Bojo

Tel est le diminutif (affectueux ?) du nouveau locataire du 10 Downing Street, qui va être officiellement désigné par la reine d’Angleterre pour former un gouvernement. Boris Johnson succède ainsi à Theresa May, dont l’opiniâtreté n’a pas suffi à résoudre la quadrature du cercle que représente la sortie de la Grande-Bretagne de l’Union européenne. Il a remporté haut la main l’espèce de primaire du parti conservateur, mais il ne disposera cependant pas d’une majorité absolue au parlement. Bojo devra composer avec son allié de circonstance, le parti unioniste démocrate irlandais, qui compte 10 députés.

Même ainsi, la majorité conservatrice est très fragile avec seulement deux députés d’avance, dont l’union pourrait se fracturer au moment de la sortie effective de la Grande-Bretagne, avec ou sans accord au 31 octobre prochain. Pour couronner le tout, le parti de Bojo n’a obtenu que 9 % des voix aux élections européennes et sa cote personnelle est assez basse dans les sondages, inférieure à celle de Theresa May à sa nomination. Mais il y a une chose que l’on ne peut pas retirer à Boris Johnson, c’est son audace et son culot. Ce fier-à-bras se montre persuadé de pouvoir obtenir un accord plus favorable aux intérêts britanniques et menace d’une sortie « sèche » quitte à pénaliser son propre pays, dans le cas contraire. Le personnage fantasque qu’il s’est composé, notamment quand il était maire de Londres, séduit ou hérisse ses interlocuteurs. Il a apparemment conquis la confiance de son homologue américain, lui-même tout aussi imprévisible.

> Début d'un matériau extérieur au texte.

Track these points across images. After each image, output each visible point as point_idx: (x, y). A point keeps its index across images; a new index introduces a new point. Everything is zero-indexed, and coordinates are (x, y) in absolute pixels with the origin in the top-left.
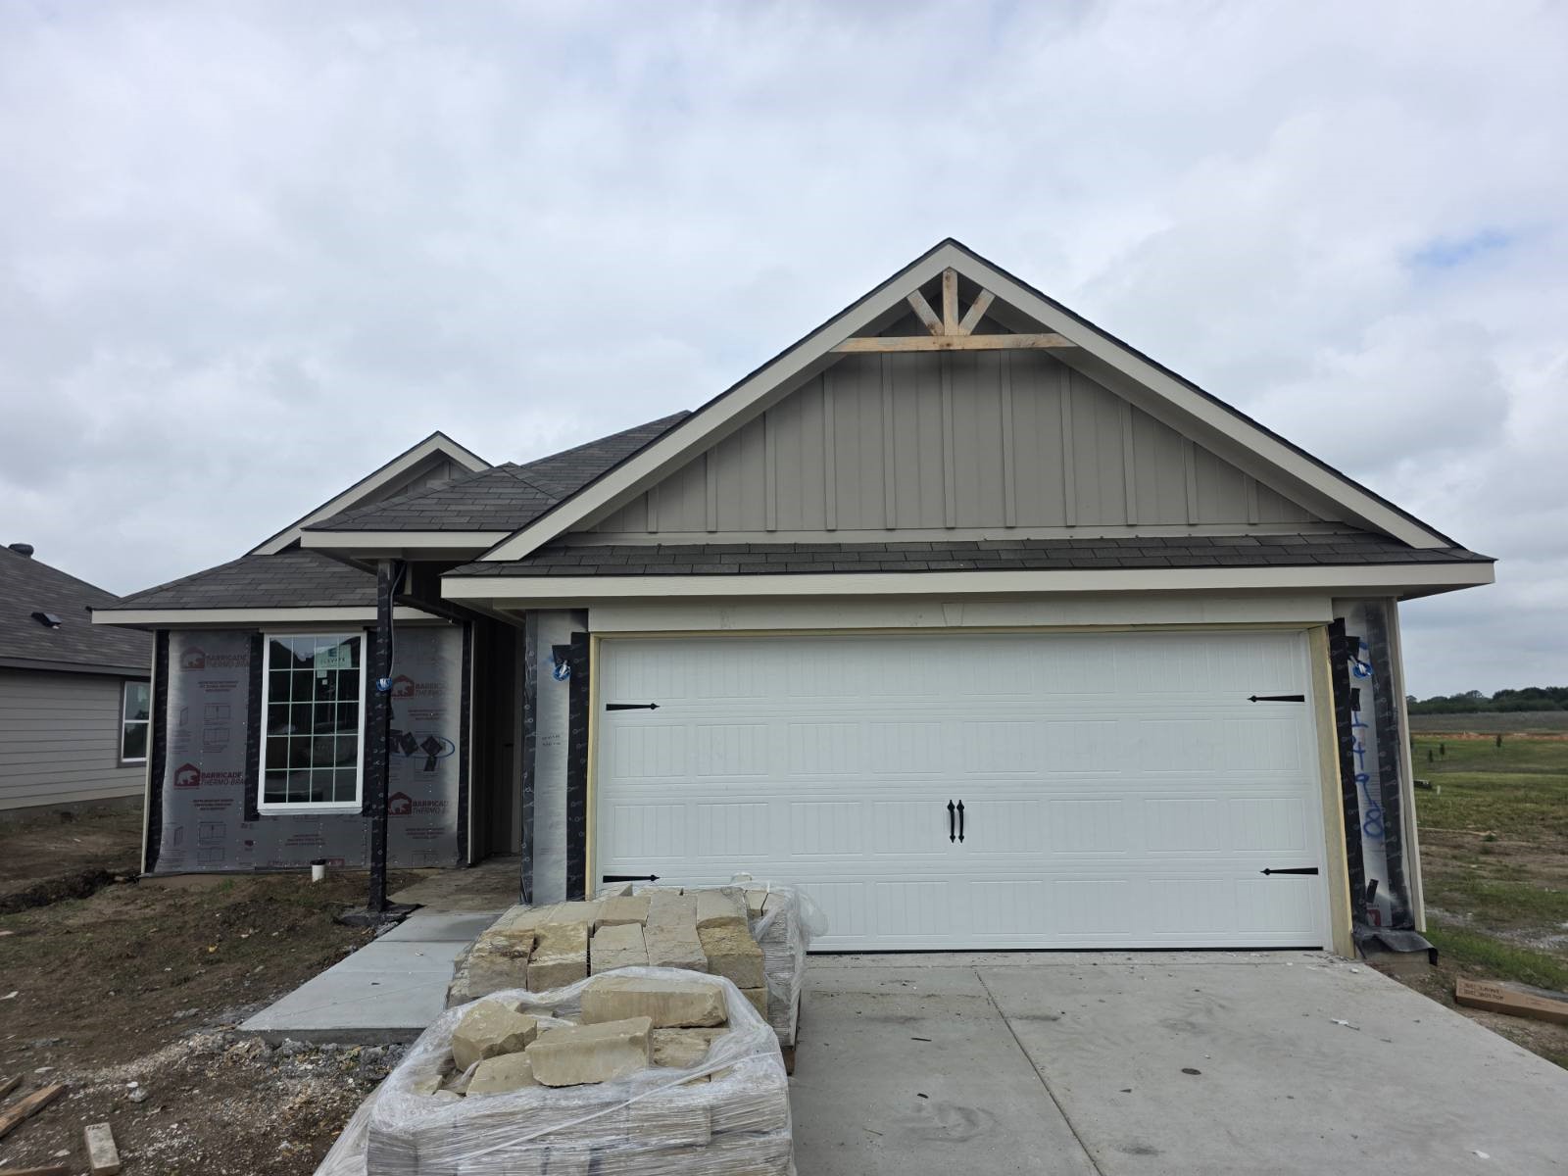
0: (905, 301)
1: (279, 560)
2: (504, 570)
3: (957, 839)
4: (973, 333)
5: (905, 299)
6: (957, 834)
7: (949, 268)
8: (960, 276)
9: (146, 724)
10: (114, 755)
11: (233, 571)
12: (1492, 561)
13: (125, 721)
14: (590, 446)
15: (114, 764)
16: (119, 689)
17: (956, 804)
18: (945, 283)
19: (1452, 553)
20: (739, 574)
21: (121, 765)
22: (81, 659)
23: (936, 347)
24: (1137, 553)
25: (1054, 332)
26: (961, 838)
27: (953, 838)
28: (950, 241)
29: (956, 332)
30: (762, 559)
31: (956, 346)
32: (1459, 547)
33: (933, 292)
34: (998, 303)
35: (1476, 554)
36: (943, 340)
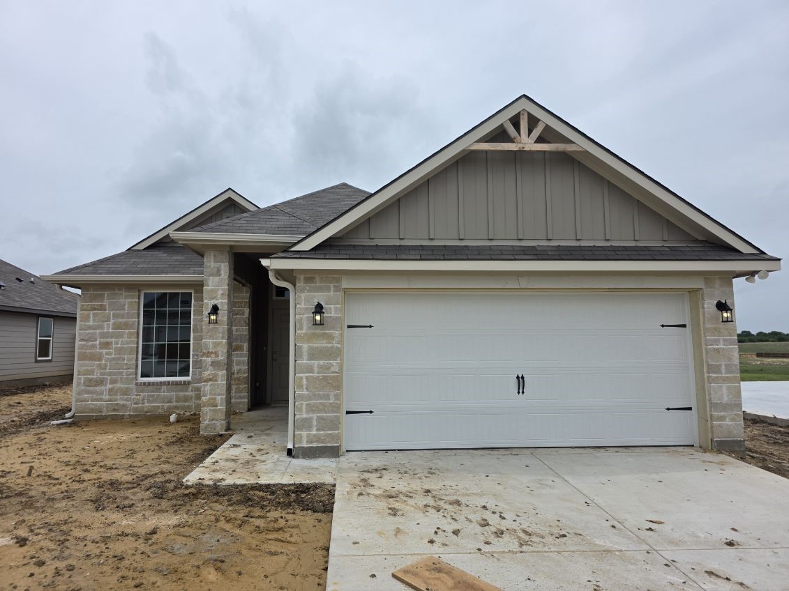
0: (502, 125)
1: (146, 252)
2: (302, 255)
3: (521, 393)
4: (535, 143)
5: (502, 124)
6: (521, 391)
7: (524, 109)
8: (529, 114)
9: (49, 340)
10: (33, 355)
11: (123, 257)
12: (780, 260)
13: (39, 338)
14: (297, 199)
15: (33, 360)
16: (36, 321)
17: (520, 376)
18: (521, 117)
19: (760, 255)
20: (421, 259)
21: (37, 361)
22: (18, 305)
23: (517, 149)
24: (613, 253)
25: (574, 143)
26: (523, 392)
27: (519, 393)
28: (525, 96)
29: (527, 142)
30: (430, 252)
31: (527, 148)
32: (763, 253)
33: (515, 121)
34: (547, 128)
35: (771, 257)
36: (521, 145)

Jusqu’au style vestimentaire, ou à la coiffure, qui en font une sorte de faux frères jumeaux. Ils semblent s’entendre comme larrons en foire, mais jusqu’à quand ? Boris Johnson escompte visiblement se rapprocher des États-Unis pour compenser les pertes sur le marché européen. Il ne devrait pas oublier que Donald Trump peut bien faire de grands sourires et distribuer les poignées de main à vous broyer les phalanges, mais que les démonstrations d’amitié ne l’empêcheront pas de favoriser outrageusement son pays dans les négociations commerciales, usant et abusant de la domination économique américaine. Beaucoup d’observateurs britanniques prédisent une chute du gouvernement conservateur à plus ou moins brève échéance, mais l’opposition travailliste n’est en guère meilleur état pour prendre les commandes après des élections générales éventuelles. On pourrait bien assister à un effondrement des partis traditionnels, comme dans beaucoup de pays depuis un certain temps, ce qui ouvrirait la voie à n’importe quelle aventure. On ne peut que souhaiter à Bojo de réussir, pour éviter le pire et en espérant que l’exercice du pouvoir l’amènera à plus de rationalité.